Organic farming fits with our values but we are not certified yet due to being at the very beginning stages.
We discovered that the top soil on the farm had been eroded to only 25cm in some parts, with very little soil biology, organic matter and a PH that was out of balance.
Our first objective became to rehabilitate the land by;
- Minimal use of heavy machinery and earth turning
- Building levels of organic matter, fertility, minerals and life.
- Planting trees.
First to plant a diverse pasture,fence it, graze it and then plant trees.
Legumes: Clovers and birds foot trefoil
These plants are amazing green manures. Nitrogen accumulates on small nodules found on legume roots, with some of it being released as the clover plant matures.
Herbs: Plantain (rib grass), Chicory, Sheep’s Parsley, Yarrow, Burnet and our friendly weed the bristly ox tongue!
These plants are mineral miners. Their long roots pull up Copper, Calcium, Iron, Sodium, Phosphorus, Magnesium and potassium (amongst others) from the soil below. They provide micro nutrients essential for blood and bone formation and overall health of livestock. Animals including the pastured chickens can self-medicate with these plants and bristly ox tongue is anti helmatic (a natural de-wormer).
Grasses: Meadow foxtail, Ryegrass, Timothy, Meadow fescue, Festulolium, Cocksfoot, Italian Rye grass.
A variety was planted to allow a long season of grazing and add diversity to the sward.
Different protein: Carb ratios, different seeding times, some taller, some wider.
Flowering plants: The clovers and herbs provide rich sources of nectar for bees, insects for the chicken and nesting habitats.
Holistic planned Grazing
Mob stocking, with a high number of livestock grazing an area for a short time is an ideal way to manage. The contained livestock will trample all the species at once, reducing the likelihood of more dominant species out-competing the less-aggressive species.

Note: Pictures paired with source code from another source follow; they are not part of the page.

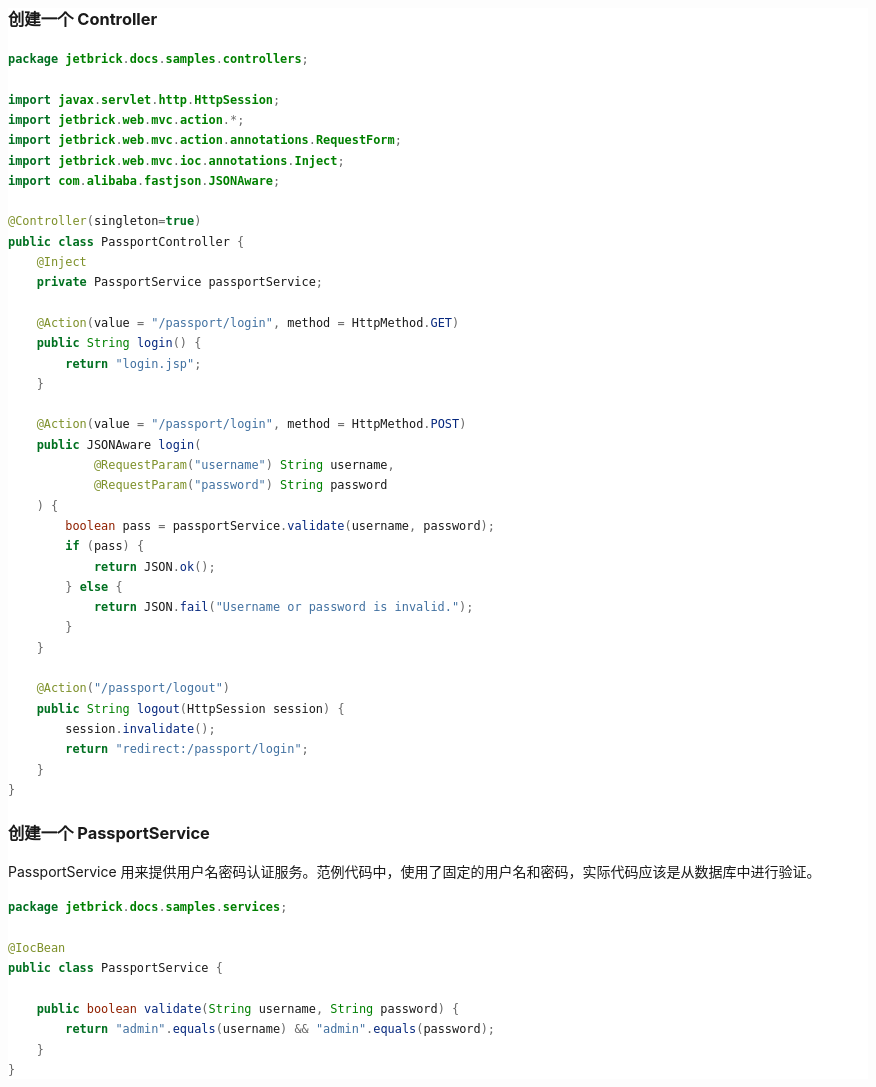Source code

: ### 创建一个 Controller

```java
package jetbrick.docs.samples.controllers;

import javax.servlet.http.HttpSession;
import jetbrick.web.mvc.action.*;
import jetbrick.web.mvc.action.annotations.RequestForm;
import jetbrick.web.mvc.ioc.annotations.Inject;
import com.alibaba.fastjson.JSONAware;

@Controller(singleton=true)
public class PassportController {
    @Inject
    private PassportService passportService;

    @Action(value = "/passport/login", method = HttpMethod.GET)
    public String login() {
        return "login.jsp";
    }

    @Action(value = "/passport/login", method = HttpMethod.POST)
    public JSONAware login(
            @RequestParam("username") String username,
            @RequestParam("password") String password
    ) {
        boolean pass = passportService.validate(username, password);
        if (pass) {
            return JSON.ok();
        } else {
            return JSON.fail("Username or password is invalid.");
        }
    }

    @Action("/passport/logout")
    public String logout(HttpSession session) {
        session.invalidate();
        return "redirect:/passport/login";
    }
}
```

### 创建一个 PassportService

PassportService 用来提供用户名密码认证服务。范例代码中，使用了固定的用户名和密码，实际代码应该是从数据库中进行验证。

```java
package jetbrick.docs.samples.services;

@IocBean
public class PassportService {

    public boolean validate(String username, String password) {
        return "admin".equals(username) && "admin".equals(password);
    }
}
```
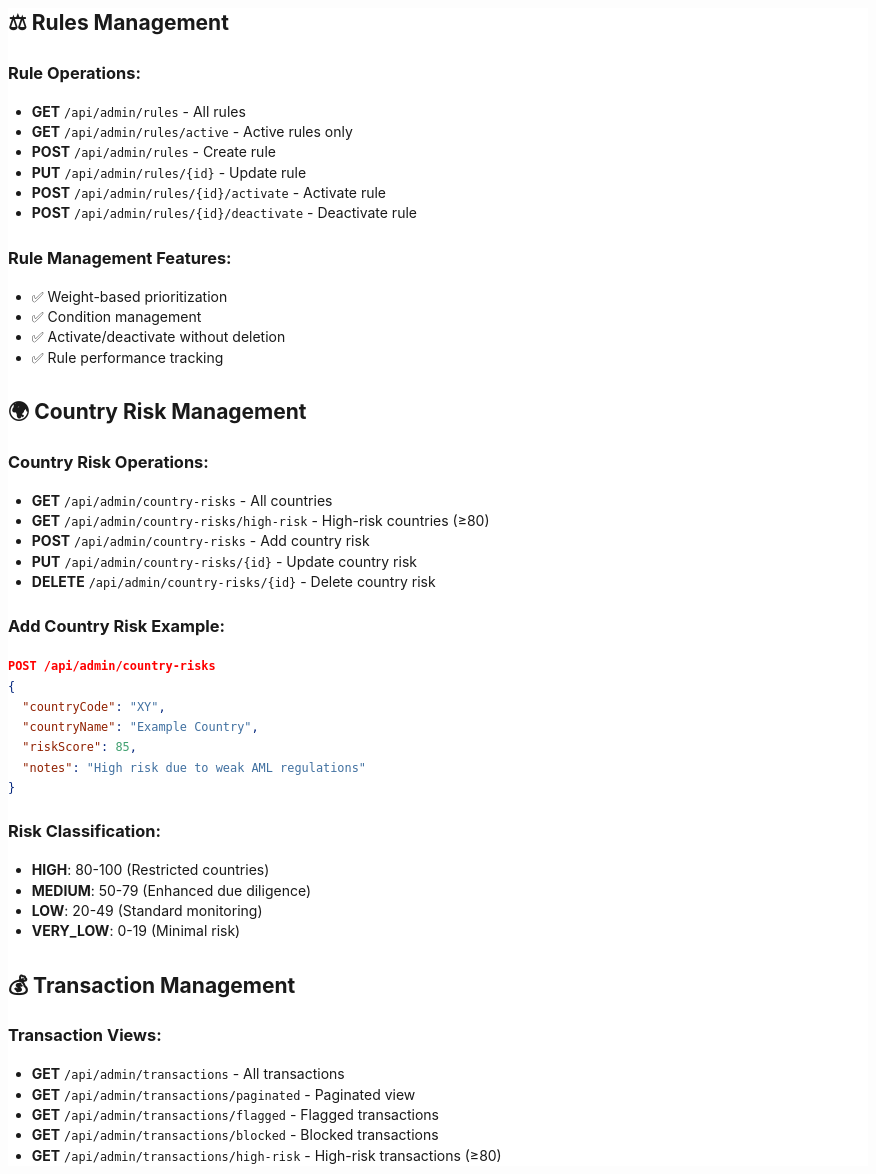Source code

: ## ⚖️ **Rules Management**

### **Rule Operations:**
- **GET** `/api/admin/rules` - All rules
- **GET** `/api/admin/rules/active` - Active rules only
- **POST** `/api/admin/rules` - Create rule
- **PUT** `/api/admin/rules/{id}` - Update rule
- **POST** `/api/admin/rules/{id}/activate` - Activate rule
- **POST** `/api/admin/rules/{id}/deactivate` - Deactivate rule

### **Rule Management Features:**
- ✅ Weight-based prioritization
- ✅ Condition management
- ✅ Activate/deactivate without deletion
- ✅ Rule performance tracking

## 🌍 **Country Risk Management**

### **Country Risk Operations:**
- **GET** `/api/admin/country-risks` - All countries
- **GET** `/api/admin/country-risks/high-risk` - High-risk countries (≥80)
- **POST** `/api/admin/country-risks` - Add country risk
- **PUT** `/api/admin/country-risks/{id}` - Update country risk
- **DELETE** `/api/admin/country-risks/{id}` - Delete country risk

### **Add Country Risk Example:**
```json
POST /api/admin/country-risks
{
  "countryCode": "XY",
  "countryName": "Example Country",
  "riskScore": 85,
  "notes": "High risk due to weak AML regulations"
}
```

### **Risk Classification:**
- **HIGH**: 80-100 (Restricted countries)
- **MEDIUM**: 50-79 (Enhanced due diligence)
- **LOW**: 20-49 (Standard monitoring)
- **VERY_LOW**: 0-19 (Minimal risk)

## 💰 **Transaction Management**

### **Transaction Views:**
- **GET** `/api/admin/transactions` - All transactions
- **GET** `/api/admin/transactions/paginated` - Paginated view
- **GET** `/api/admin/transactions/flagged` - Flagged transactions
- **GET** `/api/admin/transactions/blocked` - Blocked transactions
- **GET** `/api/admin/transactions/high-risk` - High-risk transactions (≥80)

At least two leaves of the grasses should be left to speed recovery until the next grazing session.
Using outdoor, grass-fed animals to manage grassland has been shown to actually capture more carbon in the soil than set stocking. The roots of the plants get a chance to grow longer, so that when they are nibbled above ground, more of the root dies under the ground and shears off, leaving its carbon in the soil.
Our aim is to have a good balance of all 4 trophic layers of soil life: Bacteria, Protazoa, nematodes and fungi. On top of this we are measuring worms and other bugs year on year as well as the organic matter content in the soil.

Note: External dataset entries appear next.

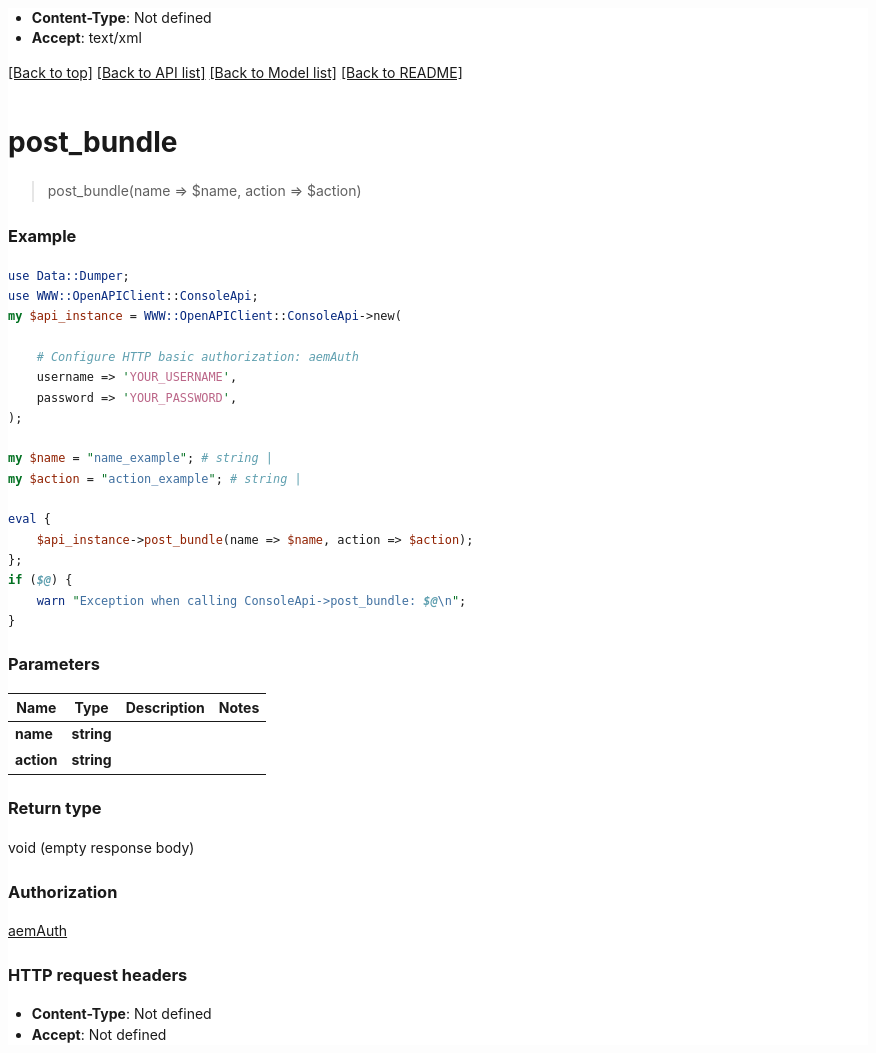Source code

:  - **Content-Type**: Not defined
 - **Accept**: text/xml

[[Back to top]](#) [[Back to API list]](../README.md#documentation-for-api-endpoints) [[Back to Model list]](../README.md#documentation-for-models) [[Back to README]](../README.md)

# **post_bundle**
> post_bundle(name => $name, action => $action)



### Example 
```perl
use Data::Dumper;
use WWW::OpenAPIClient::ConsoleApi;
my $api_instance = WWW::OpenAPIClient::ConsoleApi->new(

    # Configure HTTP basic authorization: aemAuth
    username => 'YOUR_USERNAME',
    password => 'YOUR_PASSWORD',
);

my $name = "name_example"; # string | 
my $action = "action_example"; # string | 

eval { 
    $api_instance->post_bundle(name => $name, action => $action);
};
if ($@) {
    warn "Exception when calling ConsoleApi->post_bundle: $@\n";
}
```

### Parameters

Name | Type | Description  | Notes
------------- | ------------- | ------------- | -------------
 **name** | **string**|  | 
 **action** | **string**|  | 

### Return type

void (empty response body)

### Authorization

[aemAuth](../README.md#aemAuth)

### HTTP request headers

 - **Content-Type**: Not defined
 - **Accept**: Not defined
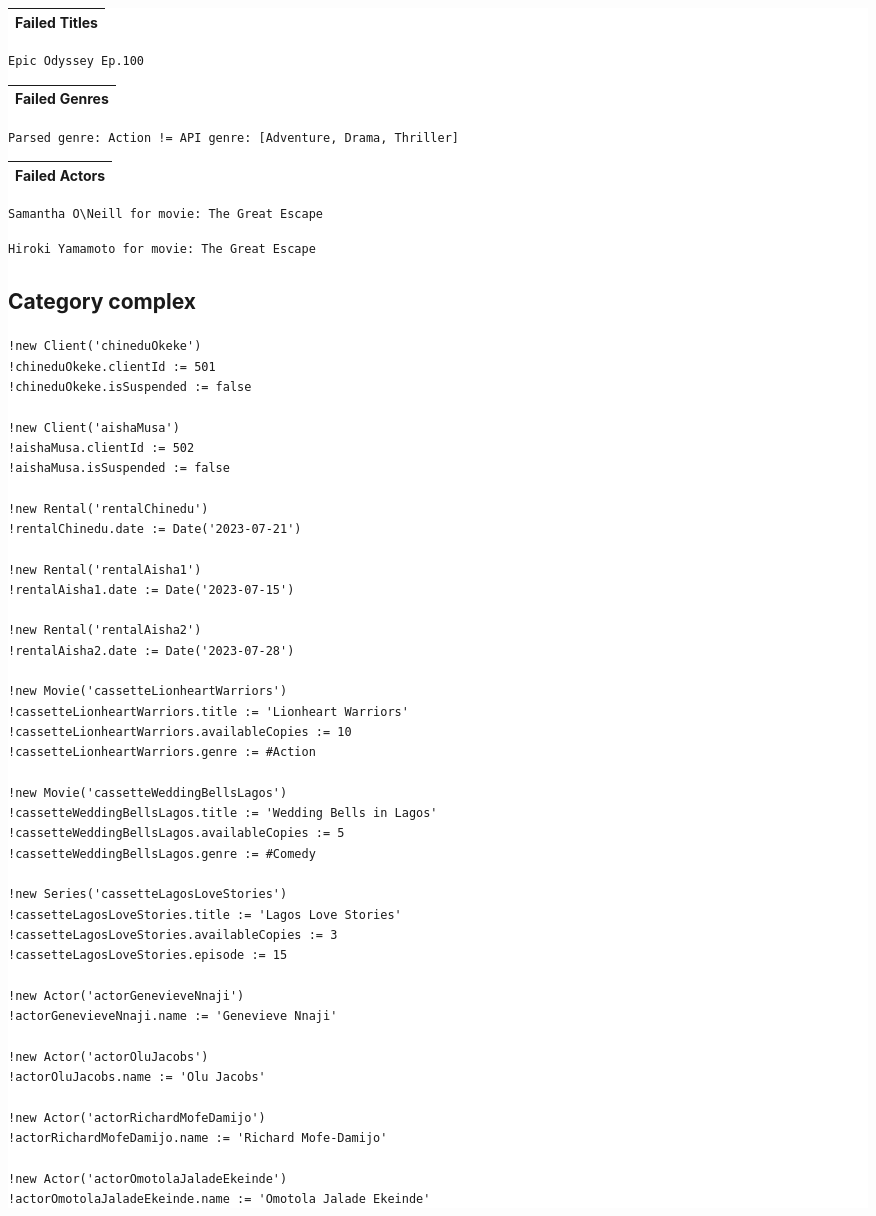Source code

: | Failed Titles | 
|---| 
```
Epic Odyssey Ep.100
```

| Failed Genres | 
|---| 
```
Parsed genre: Action != API genre: [Adventure, Drama, Thriller]
```

| Failed Actors | 
|---| 
```
Samantha O\Neill for movie: The Great Escape
```
```
Hiroki Yamamoto for movie: The Great Escape
```

## Category complex
```
!new Client('chineduOkeke')
!chineduOkeke.clientId := 501
!chineduOkeke.isSuspended := false

!new Client('aishaMusa')
!aishaMusa.clientId := 502
!aishaMusa.isSuspended := false

!new Rental('rentalChinedu')
!rentalChinedu.date := Date('2023-07-21')

!new Rental('rentalAisha1')
!rentalAisha1.date := Date('2023-07-15')

!new Rental('rentalAisha2')
!rentalAisha2.date := Date('2023-07-28')

!new Movie('cassetteLionheartWarriors')
!cassetteLionheartWarriors.title := 'Lionheart Warriors'
!cassetteLionheartWarriors.availableCopies := 10
!cassetteLionheartWarriors.genre := #Action

!new Movie('cassetteWeddingBellsLagos')
!cassetteWeddingBellsLagos.title := 'Wedding Bells in Lagos'
!cassetteWeddingBellsLagos.availableCopies := 5
!cassetteWeddingBellsLagos.genre := #Comedy

!new Series('cassetteLagosLoveStories')
!cassetteLagosLoveStories.title := 'Lagos Love Stories'
!cassetteLagosLoveStories.availableCopies := 3
!cassetteLagosLoveStories.episode := 15

!new Actor('actorGenevieveNnaji')
!actorGenevieveNnaji.name := 'Genevieve Nnaji'

!new Actor('actorOluJacobs')
!actorOluJacobs.name := 'Olu Jacobs'

!new Actor('actorRichardMofeDamijo')
!actorRichardMofeDamijo.name := 'Richard Mofe-Damijo'

!new Actor('actorOmotolaJaladeEkeinde')
!actorOmotolaJaladeEkeinde.name := 'Omotola Jalade Ekeinde'
```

Our aim is to plant a food forest in the pasture once it is fenced and the soil has improved enough to be an hospitable environment for planting trees, shrubs and the rest of the 7 layers of growth needed.
We are at the very beginning of our journey with farm animals but it is our aim that animals will be kept in this way:
- Free Range
- Animals will have freedom and space to run, play and forage and express natural behaviours.
- Fed a diet as natural as possible
- Outdoor reared
- Minimum till, permanent raise beds
- Crop rotation
- Use of green manures and animal manures
- Fixed perennial borders to encourage beneficial insects and companion planting with plant guilds.